Indigenous Peoples in Canada have experienced coerced sterilization under eugenics legislation since the 1930s, and the violence has never stopped, even though eugenics fell into disrepute. In The Genocide Continues, Karen Stote traces the historical, political, economic and policy context informing the coerced sterilization of Indigenous women from 1970 onward. She shows how a powerful idea paved the way for the expanded violations of Indigenous People’s bodies and futures. That idea was population control — a concern with who occupied land and how resources were distributed — and it was a central thread guiding public health interventions from eugenics to family planning.
The Genocide Continues offers new insights to show how federal, provincial and corporate activities intersected to criminalize and regulate Indigenous reproduction. Saskatchewan, which first established family planning policies in the 1970s and is now the province with the highest number of Indigenous women coming forward with experiences of coerced sterilization, is Stote’s case study to demonstrate why family planning activities consistently targeted Indigenous women.
Stote weaves compelling archival evidence with principled storytelling to connect violence against Indigenous bodies to violence against Indigenous lands.
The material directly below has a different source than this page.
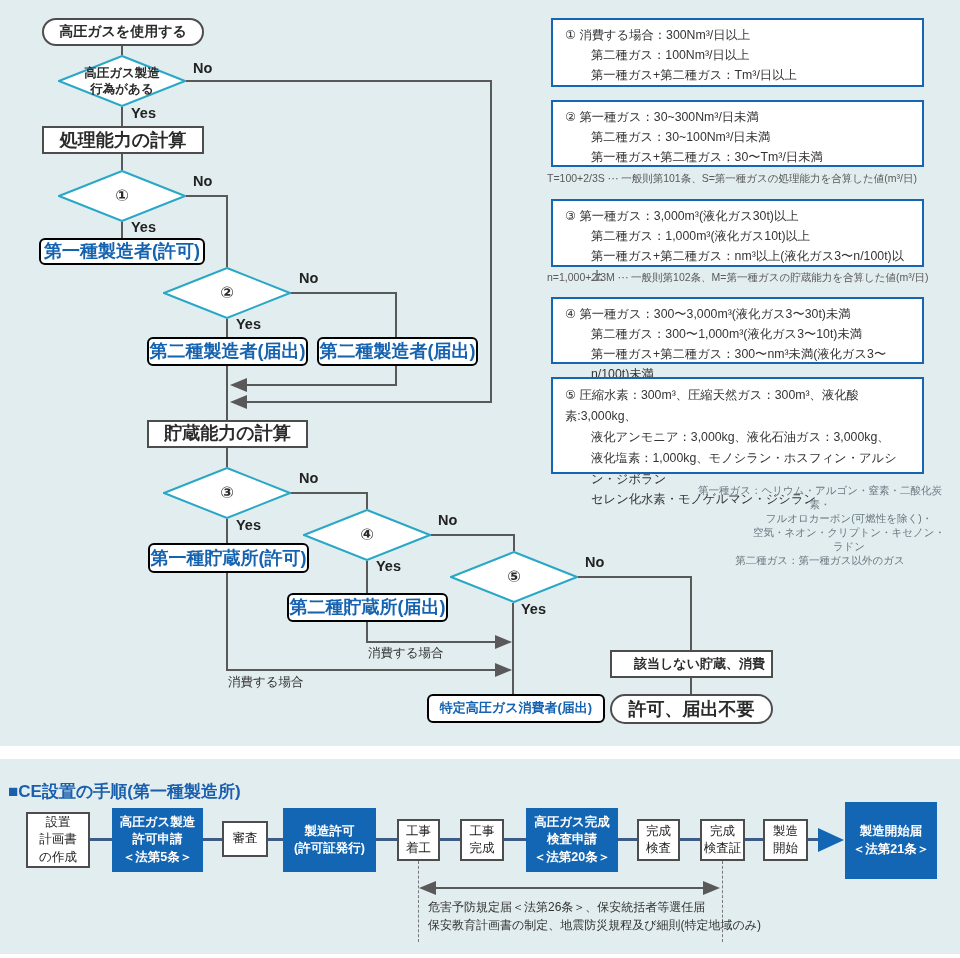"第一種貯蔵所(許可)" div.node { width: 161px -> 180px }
Unless and until colonialism, extractivism and dispossession are addressed, a genocide against Indigenous peoples will continue.
Karen Stote is a queer settler with Irish, Scottish and English roots who grew up on the unceded territories of the Wəlastəkwiyik (Maliseet) and L'nu (Mi’kmaw) Peoples. She is associate professor in women and gender studies at Wilfrid Laurier University, located within the traditional territories of the Anishinaabe, Chonnonton and Haudenosaunee peoples. She teaches on Indigenous-settler history, feminism and the politics of decolonization, and issues of reproductive and environmental justice. She has been researching the coerced sterilization of Indigenous women for nearly 20 years and is the author of An Act of Genocide: Colonialism and the Sterilization of Aboriginal Women. She has served as expert witness and appeared before the Senate Standing Committee on Human Rights and the House of Commons Standing Committee on Health in their investigations into coerced sterilization in Canada, and she is regularly consulted by other researchers and media. She is a SSHRC-funded scholar whose work has appeared in American Indian Culture and Research Journal, Atlantis: Critical Studies in Gender, Culture & Social Justice, Native American and Indigenous Studies and Sacred Bundles Unborn, 2nd Edition.